*MATERIAL PROVIDED:*
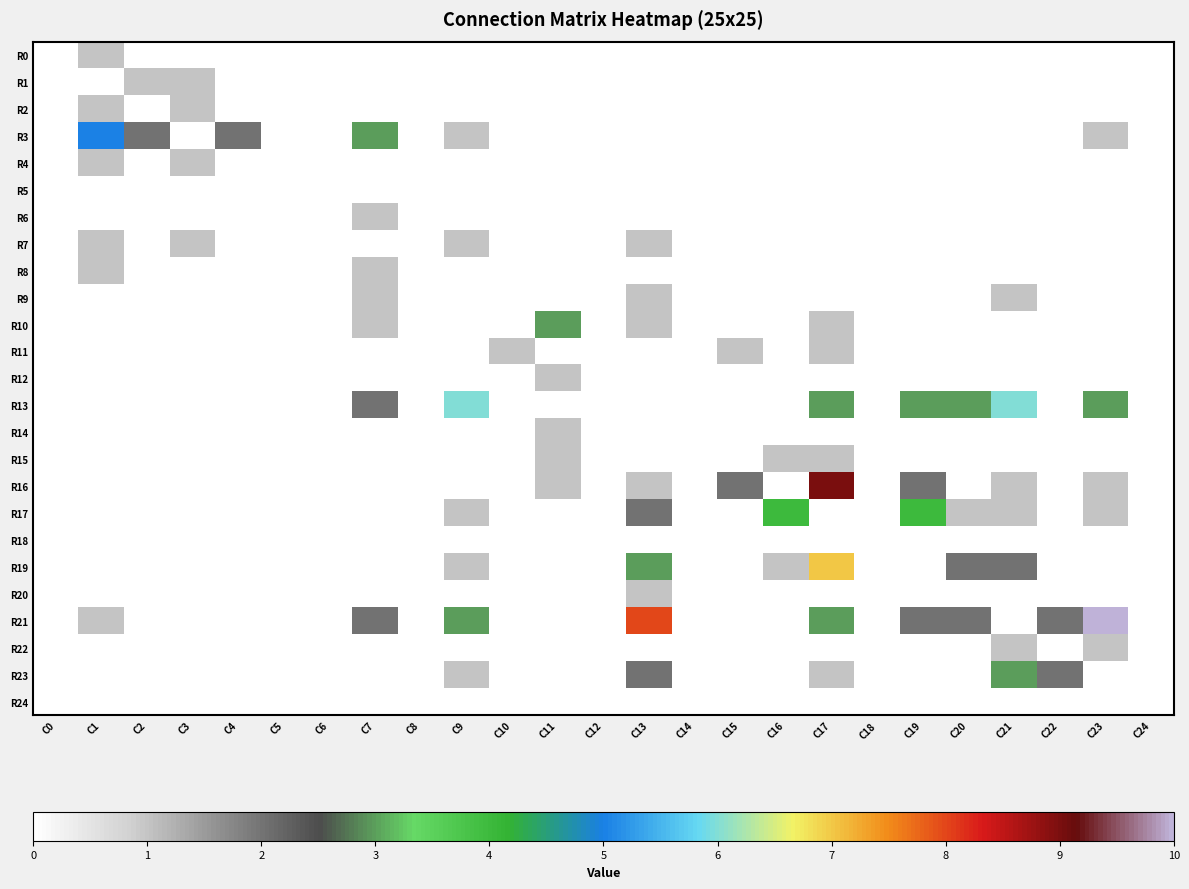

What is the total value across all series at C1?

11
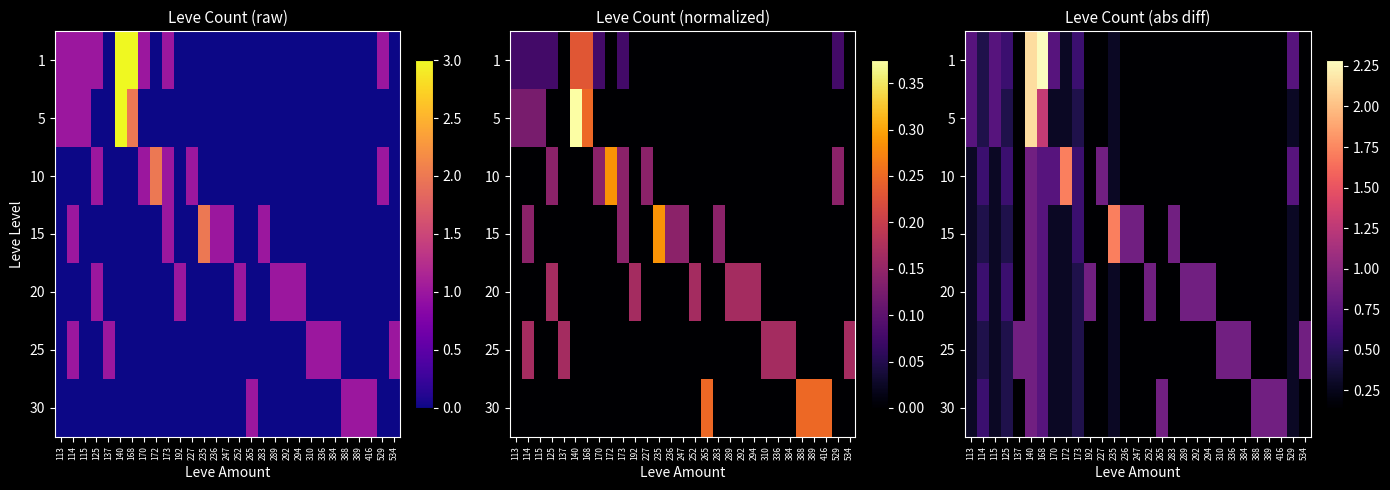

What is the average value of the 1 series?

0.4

==

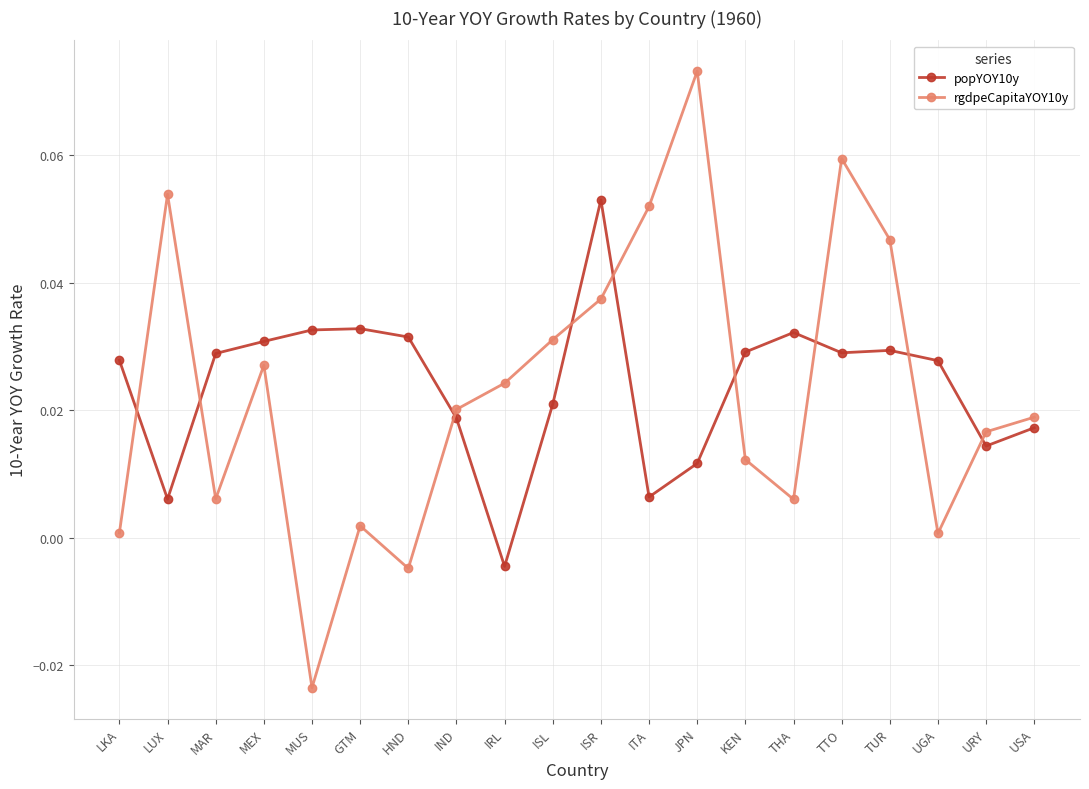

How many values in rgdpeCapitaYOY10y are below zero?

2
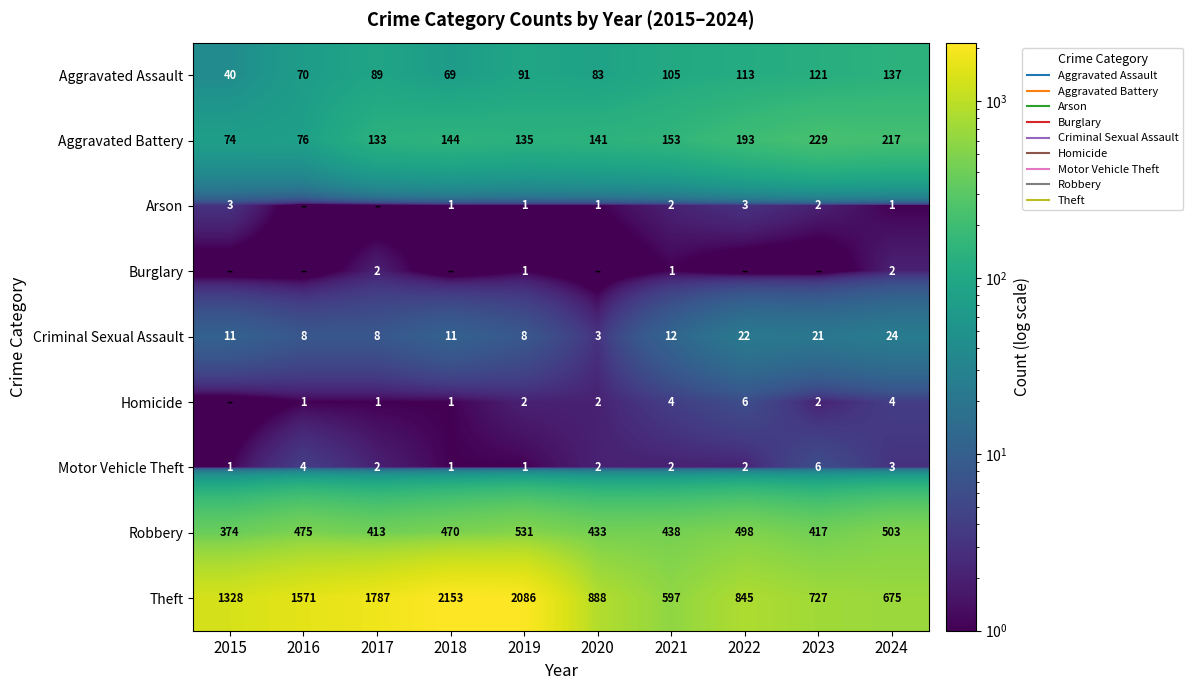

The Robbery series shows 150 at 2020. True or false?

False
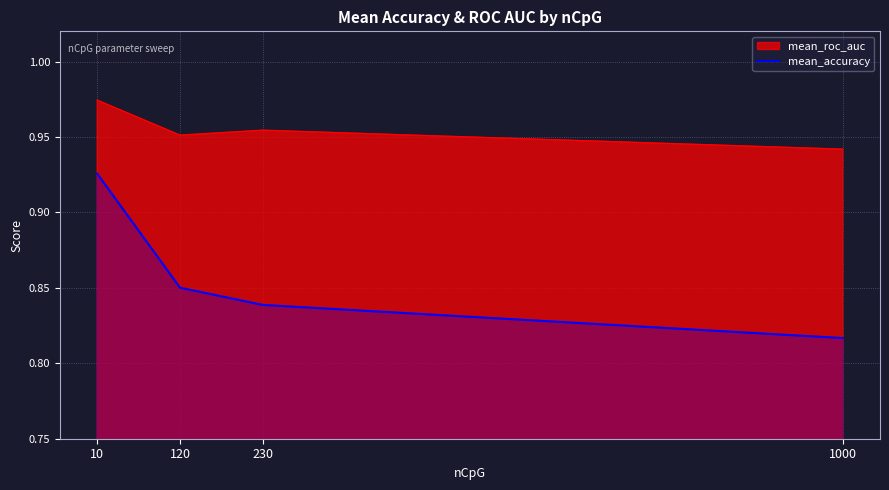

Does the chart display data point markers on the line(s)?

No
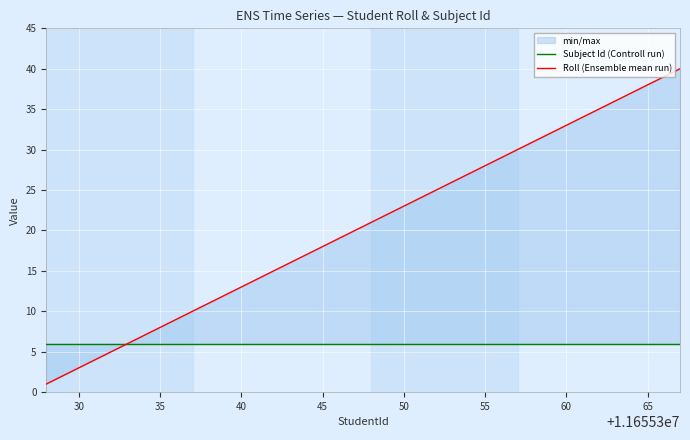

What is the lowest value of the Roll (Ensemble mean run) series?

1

*PROMPT:* Collect every row above that contains the word "What", and copy each one in full. Case counts.

*TASK ANSWER:*
What is the total value across all series at C1?
What is the average value of the 1 series?
What is the lowest value of the Roll (Ensemble mean run) series?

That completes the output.